Task details: A word-for-word repetition of all the entries is needed.

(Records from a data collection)
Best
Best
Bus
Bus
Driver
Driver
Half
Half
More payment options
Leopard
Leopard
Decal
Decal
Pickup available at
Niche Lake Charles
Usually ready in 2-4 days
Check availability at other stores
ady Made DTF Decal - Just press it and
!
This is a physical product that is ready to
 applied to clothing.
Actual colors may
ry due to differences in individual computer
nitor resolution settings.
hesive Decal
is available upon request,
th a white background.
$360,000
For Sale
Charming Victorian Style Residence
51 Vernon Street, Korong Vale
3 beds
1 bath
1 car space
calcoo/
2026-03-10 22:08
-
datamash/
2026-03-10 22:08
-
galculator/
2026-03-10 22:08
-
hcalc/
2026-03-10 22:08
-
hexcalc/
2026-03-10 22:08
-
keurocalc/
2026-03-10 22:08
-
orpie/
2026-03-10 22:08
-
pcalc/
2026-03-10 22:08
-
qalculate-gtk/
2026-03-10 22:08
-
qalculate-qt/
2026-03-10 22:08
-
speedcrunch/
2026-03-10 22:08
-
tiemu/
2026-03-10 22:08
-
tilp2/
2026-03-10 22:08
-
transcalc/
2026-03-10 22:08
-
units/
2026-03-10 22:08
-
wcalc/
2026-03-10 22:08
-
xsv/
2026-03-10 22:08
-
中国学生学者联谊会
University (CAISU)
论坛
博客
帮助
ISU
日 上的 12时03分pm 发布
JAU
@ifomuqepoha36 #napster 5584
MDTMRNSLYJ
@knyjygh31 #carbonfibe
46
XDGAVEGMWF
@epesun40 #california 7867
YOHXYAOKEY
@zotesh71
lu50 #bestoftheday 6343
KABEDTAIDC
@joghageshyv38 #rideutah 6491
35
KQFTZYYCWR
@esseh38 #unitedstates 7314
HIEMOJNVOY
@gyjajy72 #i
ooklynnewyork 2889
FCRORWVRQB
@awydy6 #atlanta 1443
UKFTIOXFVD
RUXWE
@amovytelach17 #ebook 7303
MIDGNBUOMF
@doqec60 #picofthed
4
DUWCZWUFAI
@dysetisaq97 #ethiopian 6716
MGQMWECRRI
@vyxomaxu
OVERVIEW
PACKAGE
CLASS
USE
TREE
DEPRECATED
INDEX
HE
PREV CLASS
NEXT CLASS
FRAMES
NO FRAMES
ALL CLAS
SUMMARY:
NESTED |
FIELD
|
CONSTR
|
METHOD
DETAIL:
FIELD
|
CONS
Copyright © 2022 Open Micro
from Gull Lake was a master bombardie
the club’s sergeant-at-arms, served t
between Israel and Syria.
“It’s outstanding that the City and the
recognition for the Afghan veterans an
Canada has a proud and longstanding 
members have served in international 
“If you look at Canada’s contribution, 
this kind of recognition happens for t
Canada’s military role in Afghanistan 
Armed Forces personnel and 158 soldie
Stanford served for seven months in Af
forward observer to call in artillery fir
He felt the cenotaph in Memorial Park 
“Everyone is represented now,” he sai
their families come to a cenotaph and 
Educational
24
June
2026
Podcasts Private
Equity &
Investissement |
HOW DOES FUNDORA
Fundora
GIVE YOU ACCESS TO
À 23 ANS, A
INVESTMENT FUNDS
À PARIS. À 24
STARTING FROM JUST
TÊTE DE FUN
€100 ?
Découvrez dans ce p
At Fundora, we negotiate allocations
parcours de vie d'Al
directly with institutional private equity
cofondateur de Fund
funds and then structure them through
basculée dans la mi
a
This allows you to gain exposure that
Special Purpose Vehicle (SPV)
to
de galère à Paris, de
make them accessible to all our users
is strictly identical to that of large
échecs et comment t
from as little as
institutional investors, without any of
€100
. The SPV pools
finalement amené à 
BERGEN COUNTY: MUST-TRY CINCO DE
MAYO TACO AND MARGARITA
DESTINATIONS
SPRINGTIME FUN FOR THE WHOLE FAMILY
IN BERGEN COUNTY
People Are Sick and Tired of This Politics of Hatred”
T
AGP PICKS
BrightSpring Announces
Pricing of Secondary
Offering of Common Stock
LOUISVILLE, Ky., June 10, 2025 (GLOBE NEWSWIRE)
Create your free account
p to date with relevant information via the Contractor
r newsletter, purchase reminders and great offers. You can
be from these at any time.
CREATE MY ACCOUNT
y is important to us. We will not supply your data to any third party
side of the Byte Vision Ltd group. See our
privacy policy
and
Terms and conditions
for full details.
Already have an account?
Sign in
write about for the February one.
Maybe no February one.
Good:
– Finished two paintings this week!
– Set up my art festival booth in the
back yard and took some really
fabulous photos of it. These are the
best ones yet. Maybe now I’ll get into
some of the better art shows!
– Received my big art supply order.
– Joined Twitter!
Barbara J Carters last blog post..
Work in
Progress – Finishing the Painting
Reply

Exercise result:
Best
Best
Bus
Bus
Driver
Driver
Half
Half
More payment options
Leopard
Leopard
Decal
Decal
Pickup available at
Niche Lake Charles
Usually ready in 2-4 days
Check availability at other stores
ady Made DTF Decal - Just press it and
!
This is a physical product that is ready to
 applied to clothing.
Actual colors may
ry due to differences in individual computer
nitor resolution settings.
hesive Decal
is available upon request,
th a white background.
$360,000
For Sale
Charming Victorian Style Residence
51 Vernon Street, Korong Vale
3 beds
1 bath
1 car space
calcoo/
2026-03-10 22:08
-
datamash/
2026-03-10 22:08
-
galculator/
2026-03-10 22:08
-
hcalc/
2026-03-10 22:08
-
hexcalc/
2026-03-10 22:08
-
keurocalc/
2026-03-10 22:08
-
orpie/
2026-03-10 22:08
-
pcalc/
2026-03-10 22:08
-
qalculate-gtk/
2026-03-10 22:08
-
qalculate-qt/
2026-03-10 22:08
-
speedcrunch/
2026-03-10 22:08
-
tiemu/
2026-03-10 22:08
-
tilp2/
2026-03-10 22:08
-
transcalc/
2026-03-10 22:08
-
units/
2026-03-10 22:08
-
wcalc/
2026-03-10 22:08
-
xsv/
2026-03-10 22:08
-
中国学生学者联谊会
University (CAISU)
论坛
博客
帮助
ISU
日 上的 12时03分pm 发布
JAU
@ifomuqepoha36 #napster 5584
MDTMRNSLYJ
@knyjygh31 #carbonfibe
46
XDGAVEGMWF
@epesun40 #california 7867
YOHXYAOKEY
@zotesh71
lu50 #bestoftheday 6343
KABEDTAIDC
@joghageshyv38 #rideutah 6491
35
KQFTZYYCWR
@esseh38 #unitedstates 7314
HIEMOJNVOY
@gyjajy72 #i
ooklynnewyork 2889
FCRORWVRQB
@awydy6 #atlanta 1443
UKFTIOXFVD
RUXWE
@amovytelach17 #ebook 7303
MIDGNBUOMF
@doqec60 #picofthed
4
DUWCZWUFAI
@dysetisaq97 #ethiopian 6716
MGQMWECRRI
@vyxomaxu
OVERVIEW
PACKAGE
CLASS
USE
TREE
DEPRECATED
INDEX
HE
PREV CLASS
NEXT CLASS
FRAMES
NO FRAMES
ALL CLAS
SUMMARY:
NESTED |
FIELD
|
CONSTR
|
METHOD
DETAIL:
FIELD
|
CONS
Copyright © 2022 Open Micro
from Gull Lake was a master bombardie
the club’s sergeant-at-arms, served t
between Israel and Syria.
“It’s outstanding that the City and the
recognition for the Afghan veterans an
Canada has a proud and longstanding 
members have served in international 
“If you look at Canada’s contribution, 
this kind of recognition happens for t
Canada’s military role in Afghanistan 
Armed Forces personnel and 158 soldie
Stanford served for seven months in Af
forward observer to call in artillery fir
He felt the cenotaph in Memorial Park 
“Everyone is represented now,” he sai
their families come to a cenotaph and 
Educational
24
June
2026
Podcasts Private
Equity &
Investissement |
HOW DOES FUNDORA
Fundora
GIVE YOU ACCESS TO
À 23 ANS, A
INVESTMENT FUNDS
À PARIS. À 24
STARTING FROM JUST
TÊTE DE FUN
€100 ?
Découvrez dans ce p
At Fundora, we negotiate allocations
parcours de vie d'Al
directly with institutional private equity
cofondateur de Fund
funds and then structure them through
basculée dans la mi
a
This allows you to gain exposure that
Special Purpose Vehicle (SPV)
to
de galère à Paris, de
make them accessible to all our users
is strictly identical to that of large
échecs et comment t
from as little as
institutional investors, without any of
€100
. The SPV pools
finalement amené à 
BERGEN COUNTY: MUST-TRY CINCO DE
MAYO TACO AND MARGARITA
DESTINATIONS
SPRINGTIME FUN FOR THE WHOLE FAMILY
IN BERGEN COUNTY
People Are Sick and Tired of This Politics of Hatred”
T
AGP PICKS
BrightSpring Announces
Pricing of Secondary
Offering of Common Stock
LOUISVILLE, Ky., June 10, 2025 (GLOBE NEWSWIRE)
Create your free account
p to date with relevant information via the Contractor
r newsletter, purchase reminders and great offers. You can
be from these at any time.
CREATE MY ACCOUNT
y is important to us. We will not supply your data to any third party
side of the Byte Vision Ltd group. See our
privacy policy
and
Terms and conditions
for full details.
Already have an account?
Sign in
write about for the February one.
Maybe no February one.
Good:
– Finished two paintings this week!
– Set up my art festival booth in the
back yard and took some really
fabulous photos of it. These are the
best ones yet. Maybe now I’ll get into
some of the better art shows!
– Received my big art supply order.
– Joined Twitter!
Barbara J Carters last blog post..
Work in
Progress – Finishing the Painting
Reply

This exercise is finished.